### YOUR OBJECTIVE:
Return every line of the material that contains the string "intersect". Letter case must match.

### RECORDS FOR THIS EXERCISE:
· · · · · · ·
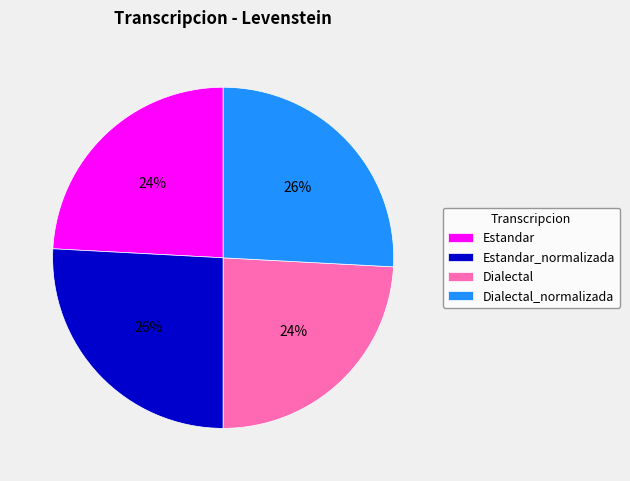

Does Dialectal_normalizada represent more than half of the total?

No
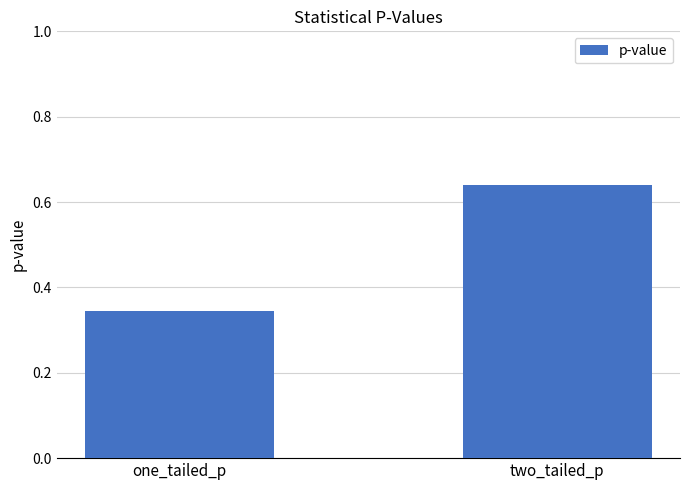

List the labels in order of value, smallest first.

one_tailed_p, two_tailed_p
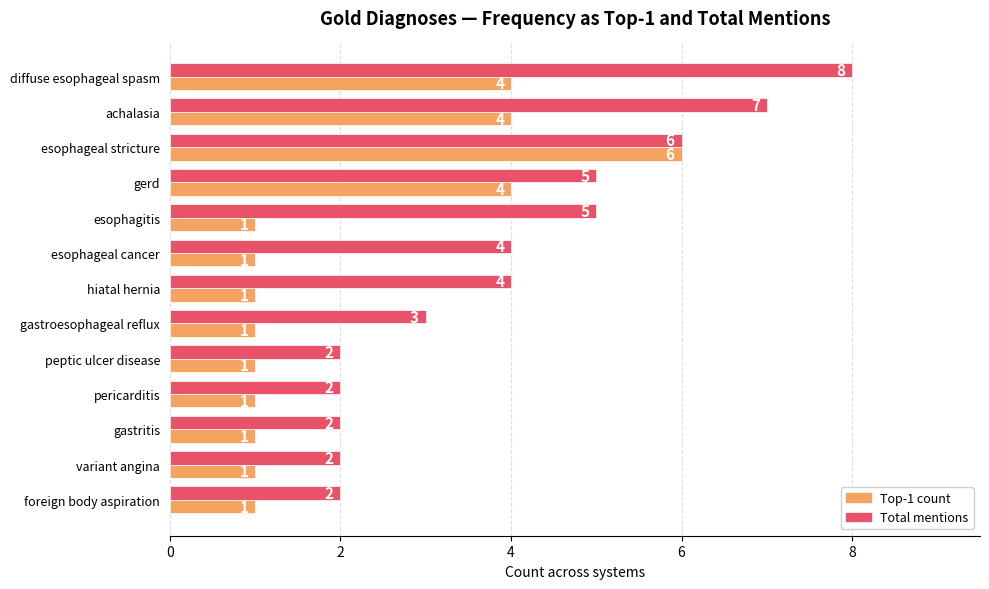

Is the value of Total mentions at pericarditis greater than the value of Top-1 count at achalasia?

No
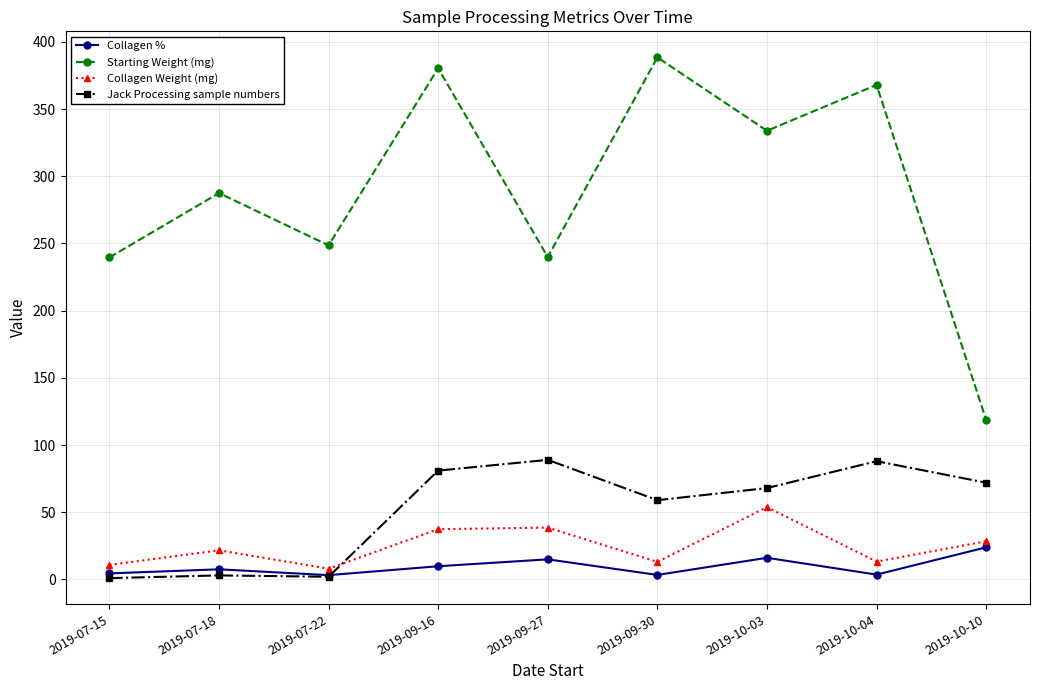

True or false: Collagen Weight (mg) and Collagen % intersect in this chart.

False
· · · · · · ·
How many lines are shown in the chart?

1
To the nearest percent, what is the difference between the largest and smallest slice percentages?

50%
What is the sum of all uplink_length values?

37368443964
· · · · · · ·
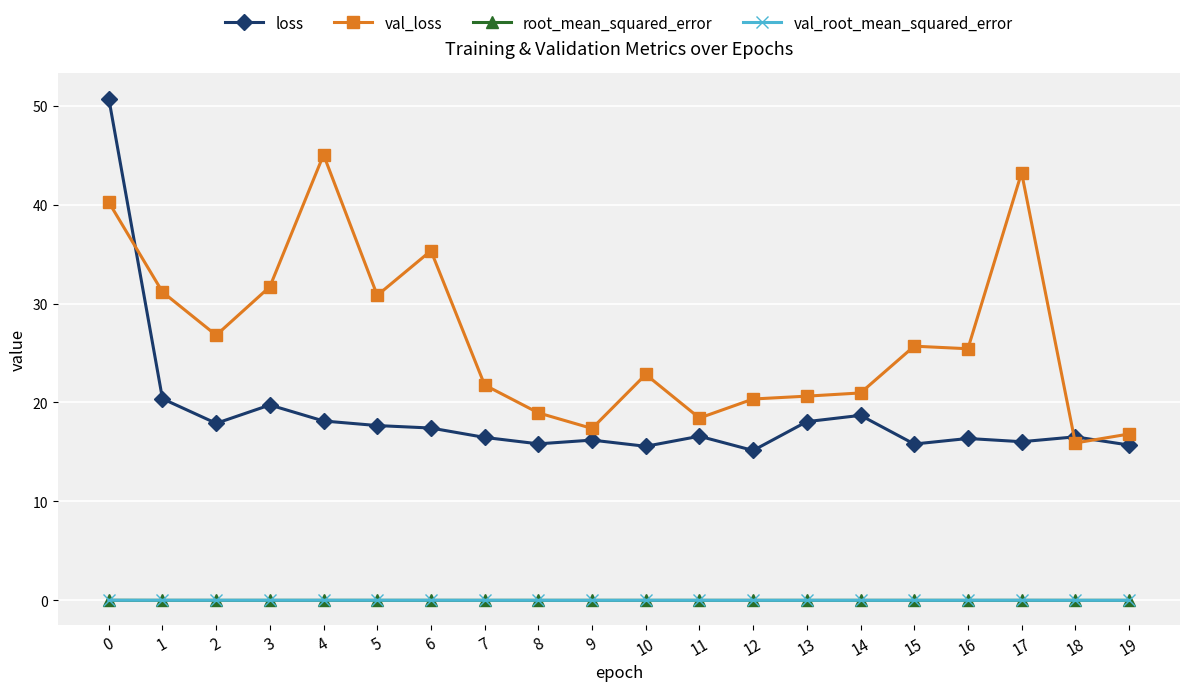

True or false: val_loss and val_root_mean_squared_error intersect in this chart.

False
· · · · · · ·
### TASK SOLUTION:
True or false: Collagen Weight (mg) and Collagen % intersect in this chart.
True or false: val_loss and val_root_mean_squared_error intersect in this chart.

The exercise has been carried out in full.